Extract:

# CA NG Soldiers Forced to Repay Bonuses



## CDG (Oct 24, 2016)

Thousands of California soldiers forced to repay enlistment bonuses a decade after going to war

This sounds so fucked up.  10 years later you come after individual service members for the money that the State fucked up?  I get it if it's an actual overpayment, but this was a bonus offered by the Guard, not a BAH or BAS screw up.  I strongly disagree with the way this is being handled. I think the right COA would have been to forgive the debts.


----------



## DocIllinois (Oct 24, 2016)

The CA Guard sinks to a new low.

Fucked.  Up.


----------



## Devildoc (Oct 24, 2016)

I read a couple different "versions" of this.  One said that soldiers were overpaid.  If so then aren't they contractually obligated to pay back the overage?  Another version said they were being forced to repay their bonus (as stated, nothing about being overpaid).

In any event, it's all fucked up and I hope that the innocent guys get clear and the guilty ones get the hammer.


----------



## TLDR20 (Oct 24, 2016)

Devildoc said:


> I read a couple different "versions" of this.  One said that soldiers were overpaid.  If so then aren't they contractually obligated to pay back the overage?  Another version said they were being forced to repay their bonus (as stated, nothing about being overpaid).
> 
> In any event, it's all fucked up and I hope that the innocent guys get clear and the guilty ones get the hammer.

Data records:
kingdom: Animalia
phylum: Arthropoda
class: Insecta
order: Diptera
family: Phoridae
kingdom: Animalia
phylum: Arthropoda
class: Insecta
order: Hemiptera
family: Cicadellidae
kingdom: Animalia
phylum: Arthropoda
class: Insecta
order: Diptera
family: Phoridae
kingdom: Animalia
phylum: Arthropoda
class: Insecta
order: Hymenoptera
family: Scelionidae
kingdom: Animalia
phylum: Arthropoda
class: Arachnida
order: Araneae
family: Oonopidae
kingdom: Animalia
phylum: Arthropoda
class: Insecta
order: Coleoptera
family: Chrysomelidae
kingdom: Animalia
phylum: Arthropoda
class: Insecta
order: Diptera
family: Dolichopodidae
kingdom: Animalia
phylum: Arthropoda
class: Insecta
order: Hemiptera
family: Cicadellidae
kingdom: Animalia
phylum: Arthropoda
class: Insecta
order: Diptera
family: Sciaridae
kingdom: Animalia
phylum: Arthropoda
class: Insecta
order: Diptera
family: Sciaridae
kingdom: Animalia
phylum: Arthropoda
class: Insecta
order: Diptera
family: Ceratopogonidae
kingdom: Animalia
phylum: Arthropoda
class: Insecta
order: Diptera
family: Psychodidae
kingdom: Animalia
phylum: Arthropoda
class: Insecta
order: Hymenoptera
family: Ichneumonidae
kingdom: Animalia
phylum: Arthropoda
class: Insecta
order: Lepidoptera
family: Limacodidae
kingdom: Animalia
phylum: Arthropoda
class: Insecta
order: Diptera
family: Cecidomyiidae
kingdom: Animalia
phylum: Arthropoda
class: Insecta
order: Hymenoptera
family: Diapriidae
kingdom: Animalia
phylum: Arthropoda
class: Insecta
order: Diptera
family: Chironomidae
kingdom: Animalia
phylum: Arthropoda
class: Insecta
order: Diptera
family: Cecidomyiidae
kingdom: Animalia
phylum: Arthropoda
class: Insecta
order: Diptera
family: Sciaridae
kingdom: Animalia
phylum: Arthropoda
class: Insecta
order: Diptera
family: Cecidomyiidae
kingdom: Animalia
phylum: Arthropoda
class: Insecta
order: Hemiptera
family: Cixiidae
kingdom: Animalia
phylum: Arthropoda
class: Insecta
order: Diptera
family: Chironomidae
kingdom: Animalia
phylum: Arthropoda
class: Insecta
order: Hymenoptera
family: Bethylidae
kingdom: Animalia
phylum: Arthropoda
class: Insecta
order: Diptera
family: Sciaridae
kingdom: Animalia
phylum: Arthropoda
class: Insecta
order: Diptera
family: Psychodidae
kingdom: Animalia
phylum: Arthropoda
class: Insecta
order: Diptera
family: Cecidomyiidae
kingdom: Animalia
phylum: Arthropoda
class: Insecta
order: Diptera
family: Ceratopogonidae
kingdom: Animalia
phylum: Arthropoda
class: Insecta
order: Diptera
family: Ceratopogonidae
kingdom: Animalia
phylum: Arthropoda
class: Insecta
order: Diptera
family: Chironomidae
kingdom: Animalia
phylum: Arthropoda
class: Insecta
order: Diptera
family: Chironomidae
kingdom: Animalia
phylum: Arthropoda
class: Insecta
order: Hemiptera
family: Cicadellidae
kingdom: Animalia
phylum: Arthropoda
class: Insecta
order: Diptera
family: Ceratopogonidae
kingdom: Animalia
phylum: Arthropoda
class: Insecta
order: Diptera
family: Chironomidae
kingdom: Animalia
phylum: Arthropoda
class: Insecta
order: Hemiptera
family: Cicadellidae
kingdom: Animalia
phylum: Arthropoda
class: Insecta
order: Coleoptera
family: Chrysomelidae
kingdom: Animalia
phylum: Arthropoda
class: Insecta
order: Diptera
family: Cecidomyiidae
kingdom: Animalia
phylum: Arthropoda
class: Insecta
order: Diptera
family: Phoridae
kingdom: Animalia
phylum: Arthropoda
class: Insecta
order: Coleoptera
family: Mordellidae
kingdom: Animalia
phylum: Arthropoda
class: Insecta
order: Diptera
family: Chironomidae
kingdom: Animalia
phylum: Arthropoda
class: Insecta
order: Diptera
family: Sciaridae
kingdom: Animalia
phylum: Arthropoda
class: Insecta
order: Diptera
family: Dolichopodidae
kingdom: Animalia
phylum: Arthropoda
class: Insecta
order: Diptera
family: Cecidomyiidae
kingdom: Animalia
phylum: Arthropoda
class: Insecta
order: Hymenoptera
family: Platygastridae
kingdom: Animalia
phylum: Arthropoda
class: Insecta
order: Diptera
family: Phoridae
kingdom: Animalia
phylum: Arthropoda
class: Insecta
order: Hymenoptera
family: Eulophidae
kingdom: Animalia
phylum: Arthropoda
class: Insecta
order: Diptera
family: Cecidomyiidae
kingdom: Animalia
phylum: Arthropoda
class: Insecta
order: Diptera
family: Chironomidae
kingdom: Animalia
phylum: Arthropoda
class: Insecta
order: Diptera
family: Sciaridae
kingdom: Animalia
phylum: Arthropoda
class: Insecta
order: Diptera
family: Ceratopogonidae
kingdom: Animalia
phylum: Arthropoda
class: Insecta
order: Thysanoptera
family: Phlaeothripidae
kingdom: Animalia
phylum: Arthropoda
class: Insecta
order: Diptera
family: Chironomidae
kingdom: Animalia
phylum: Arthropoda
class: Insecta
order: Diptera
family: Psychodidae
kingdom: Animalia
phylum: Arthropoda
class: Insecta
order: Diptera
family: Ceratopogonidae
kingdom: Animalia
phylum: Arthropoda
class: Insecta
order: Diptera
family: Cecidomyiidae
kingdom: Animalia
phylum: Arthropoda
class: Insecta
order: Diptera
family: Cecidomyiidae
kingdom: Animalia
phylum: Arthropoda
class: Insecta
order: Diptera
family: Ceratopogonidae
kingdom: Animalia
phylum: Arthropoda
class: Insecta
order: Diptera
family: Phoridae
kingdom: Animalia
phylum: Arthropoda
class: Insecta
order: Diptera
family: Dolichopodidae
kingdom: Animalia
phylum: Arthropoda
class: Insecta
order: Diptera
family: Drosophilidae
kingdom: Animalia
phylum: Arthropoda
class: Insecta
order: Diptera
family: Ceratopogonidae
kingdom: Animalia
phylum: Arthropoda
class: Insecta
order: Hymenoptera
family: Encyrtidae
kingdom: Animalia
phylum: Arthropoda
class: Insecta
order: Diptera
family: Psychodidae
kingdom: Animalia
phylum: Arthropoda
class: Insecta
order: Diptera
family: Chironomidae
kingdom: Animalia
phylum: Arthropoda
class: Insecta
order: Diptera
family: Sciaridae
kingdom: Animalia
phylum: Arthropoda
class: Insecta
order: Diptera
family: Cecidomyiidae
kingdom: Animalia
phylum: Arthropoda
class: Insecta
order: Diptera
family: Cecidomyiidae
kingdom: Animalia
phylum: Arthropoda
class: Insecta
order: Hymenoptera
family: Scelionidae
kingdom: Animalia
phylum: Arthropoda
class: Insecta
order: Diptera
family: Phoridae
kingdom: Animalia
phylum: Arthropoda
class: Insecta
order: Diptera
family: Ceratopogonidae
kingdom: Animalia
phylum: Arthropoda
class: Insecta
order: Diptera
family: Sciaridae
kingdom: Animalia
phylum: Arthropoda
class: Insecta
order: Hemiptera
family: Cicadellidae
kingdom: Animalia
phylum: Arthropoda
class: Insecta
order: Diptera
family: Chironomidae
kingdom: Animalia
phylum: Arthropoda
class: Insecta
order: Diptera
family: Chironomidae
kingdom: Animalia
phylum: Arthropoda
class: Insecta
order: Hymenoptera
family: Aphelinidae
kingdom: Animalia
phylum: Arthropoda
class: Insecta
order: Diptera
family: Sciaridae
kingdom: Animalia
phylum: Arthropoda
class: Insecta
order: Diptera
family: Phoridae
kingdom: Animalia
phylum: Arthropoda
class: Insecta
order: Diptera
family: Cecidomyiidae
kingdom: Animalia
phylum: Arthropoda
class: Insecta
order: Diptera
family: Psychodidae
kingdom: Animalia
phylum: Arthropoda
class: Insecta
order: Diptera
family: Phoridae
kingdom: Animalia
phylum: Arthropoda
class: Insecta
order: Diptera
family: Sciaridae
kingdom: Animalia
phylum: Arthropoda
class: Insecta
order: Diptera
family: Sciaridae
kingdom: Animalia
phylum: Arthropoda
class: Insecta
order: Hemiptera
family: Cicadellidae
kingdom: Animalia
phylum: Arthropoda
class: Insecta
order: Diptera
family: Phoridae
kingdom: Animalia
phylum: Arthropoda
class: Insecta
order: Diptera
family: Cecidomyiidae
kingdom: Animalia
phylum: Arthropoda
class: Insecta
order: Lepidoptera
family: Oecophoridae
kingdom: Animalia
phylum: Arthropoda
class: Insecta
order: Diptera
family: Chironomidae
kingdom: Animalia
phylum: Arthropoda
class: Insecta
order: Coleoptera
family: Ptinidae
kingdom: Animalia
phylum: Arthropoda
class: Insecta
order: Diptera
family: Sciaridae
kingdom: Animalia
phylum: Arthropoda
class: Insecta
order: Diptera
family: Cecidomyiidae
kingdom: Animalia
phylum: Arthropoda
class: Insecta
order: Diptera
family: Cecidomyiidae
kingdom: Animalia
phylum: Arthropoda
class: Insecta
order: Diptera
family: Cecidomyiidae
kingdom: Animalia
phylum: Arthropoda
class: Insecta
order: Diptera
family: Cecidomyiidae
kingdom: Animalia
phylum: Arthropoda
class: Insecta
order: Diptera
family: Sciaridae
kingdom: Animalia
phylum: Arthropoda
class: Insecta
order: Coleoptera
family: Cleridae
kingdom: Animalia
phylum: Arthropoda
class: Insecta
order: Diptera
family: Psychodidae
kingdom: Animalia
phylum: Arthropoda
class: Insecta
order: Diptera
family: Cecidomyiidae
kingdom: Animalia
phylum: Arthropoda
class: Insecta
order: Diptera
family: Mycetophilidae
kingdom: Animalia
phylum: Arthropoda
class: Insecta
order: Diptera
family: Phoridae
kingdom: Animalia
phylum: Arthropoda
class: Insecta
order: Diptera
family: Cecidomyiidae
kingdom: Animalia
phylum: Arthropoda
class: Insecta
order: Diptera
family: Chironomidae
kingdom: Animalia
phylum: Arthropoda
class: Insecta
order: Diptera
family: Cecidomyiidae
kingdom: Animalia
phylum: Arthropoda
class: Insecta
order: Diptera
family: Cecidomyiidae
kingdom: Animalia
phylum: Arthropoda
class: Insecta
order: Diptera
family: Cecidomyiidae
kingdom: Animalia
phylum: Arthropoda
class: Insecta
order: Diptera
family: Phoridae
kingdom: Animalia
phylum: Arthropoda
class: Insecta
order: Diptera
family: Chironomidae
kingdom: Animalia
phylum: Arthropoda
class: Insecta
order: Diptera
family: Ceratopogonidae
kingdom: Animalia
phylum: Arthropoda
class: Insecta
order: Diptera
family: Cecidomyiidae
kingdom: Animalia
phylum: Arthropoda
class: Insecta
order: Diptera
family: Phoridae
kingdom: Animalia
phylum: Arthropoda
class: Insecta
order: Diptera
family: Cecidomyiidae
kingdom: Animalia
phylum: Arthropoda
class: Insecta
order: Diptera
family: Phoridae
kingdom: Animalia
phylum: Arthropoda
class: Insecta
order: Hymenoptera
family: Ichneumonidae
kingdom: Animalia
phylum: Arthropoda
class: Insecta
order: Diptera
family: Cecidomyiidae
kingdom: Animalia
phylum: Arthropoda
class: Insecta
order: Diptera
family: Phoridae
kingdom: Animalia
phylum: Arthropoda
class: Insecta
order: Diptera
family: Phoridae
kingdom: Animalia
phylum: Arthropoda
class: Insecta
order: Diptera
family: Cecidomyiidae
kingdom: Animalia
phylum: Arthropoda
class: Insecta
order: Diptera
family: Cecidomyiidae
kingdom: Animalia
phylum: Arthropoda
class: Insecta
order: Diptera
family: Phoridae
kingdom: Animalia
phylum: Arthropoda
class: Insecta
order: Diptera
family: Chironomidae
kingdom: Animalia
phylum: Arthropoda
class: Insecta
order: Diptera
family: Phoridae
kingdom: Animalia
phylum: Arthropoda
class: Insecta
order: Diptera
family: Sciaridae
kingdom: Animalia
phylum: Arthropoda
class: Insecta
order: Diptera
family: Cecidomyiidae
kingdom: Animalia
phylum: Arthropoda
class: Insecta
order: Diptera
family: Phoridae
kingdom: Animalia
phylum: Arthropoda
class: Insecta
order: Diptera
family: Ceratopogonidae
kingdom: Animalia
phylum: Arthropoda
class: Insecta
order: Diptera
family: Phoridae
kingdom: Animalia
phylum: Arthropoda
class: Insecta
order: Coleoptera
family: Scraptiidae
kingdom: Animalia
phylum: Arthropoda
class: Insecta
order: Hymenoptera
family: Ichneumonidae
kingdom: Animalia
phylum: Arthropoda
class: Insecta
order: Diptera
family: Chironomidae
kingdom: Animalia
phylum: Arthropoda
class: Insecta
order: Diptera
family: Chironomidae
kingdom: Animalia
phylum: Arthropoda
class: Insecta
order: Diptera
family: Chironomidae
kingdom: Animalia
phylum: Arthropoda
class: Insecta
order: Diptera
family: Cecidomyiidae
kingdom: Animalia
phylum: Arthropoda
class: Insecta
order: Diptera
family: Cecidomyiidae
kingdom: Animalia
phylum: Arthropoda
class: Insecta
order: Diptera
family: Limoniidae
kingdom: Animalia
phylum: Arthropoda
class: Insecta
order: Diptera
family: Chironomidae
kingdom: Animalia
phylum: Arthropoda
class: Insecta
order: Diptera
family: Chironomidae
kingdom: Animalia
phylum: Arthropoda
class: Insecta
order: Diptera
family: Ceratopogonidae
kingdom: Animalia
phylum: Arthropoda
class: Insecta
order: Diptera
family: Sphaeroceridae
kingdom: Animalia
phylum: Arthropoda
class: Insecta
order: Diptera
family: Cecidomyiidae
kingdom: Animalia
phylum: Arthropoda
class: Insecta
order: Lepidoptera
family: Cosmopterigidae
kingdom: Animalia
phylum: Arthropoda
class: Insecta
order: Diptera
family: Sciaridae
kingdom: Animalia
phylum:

Tasks to perform:
(a) Decide whether each statement below agrees with the thread on soldiers repaying bonuses. Answer yes or no for each and quote the words of the thread that decide it.
(i) CDG believed the debts should have been forgiven.
(ii) DocIllinois said the CA Guard had sunk to a new low.
(iii) Devildoc had read only one account of the story.
(b) Write the next part of the thread on soldiers repaying bonuses, beginning right after TLDR20's quotation of Devildoc.

Answer list:
(a)
(i) Yes: "I think the right COA would have been to forgive the debts."
(ii) Yes: "The CA Guard sinks to a new low."
(iii) No: "I read a couple different "versions" of this."

(b)
I also read two versions. One story I read had them being overpaid, as in they were supposed to receive 1000, and received 10000. This story makes it seem like they were given unathourized bonuses. If that is the case, this is bullshit.


----------



## Centermass (Oct 24, 2016)

If someone gamed the system, by all means. But to go after those, who followed what was required paperwork wise, and stepped up to the plate and fulfilled what was asked? Total bullshit. And one other thing regarding a case where the government can't find the paperwork on their end? Sorry charlie. That onus is on Uncle Sam. There has to be paperwork somewhere and it's up to them to find it, otherwise, how did he make the list???


----------



## BloodStripe (Oct 24, 2016)




----------



## Diamondback 2/2 (Oct 24, 2016)

NG bonuses are shit by comparison anyway.  I got fucked out of my second installment on my first enlistment because of a shit bird SFC who fucked up my interstate transfer. Got busted two ranks and discharged while I was drilling in another state, lost all pay, my bonus, had to get a general discharge changed. It did however, open bigger and better doors down the road. But still, fuck the NG bonus system, they have been fucking Joe for years...


----------



## ThunderHorse (Oct 24, 2016)

Here's the thing...it's not just the 9,700ish Soldiers from CalGuard, so think about how many others across NGB this hit.  

How I understand it from another officer who was within the Guard at the time was the mission: get and keep people in uniform, here's the dough.  Wait, that's too much, and we didn't establish eligibility up front.  Retroactively established eligibility 3 years after.  So you have people in debt up to their eyeballs because they weren't authorized to receive anything.


----------



## Brill (Oct 24, 2016)

Why is the serviceman responsible instead of the HR clerk that approved the payment?

Sounds like Wells Fargo kind of sales


----------



## Centermass (Oct 24, 2016)

Was wondering how long it would be before congress got involved.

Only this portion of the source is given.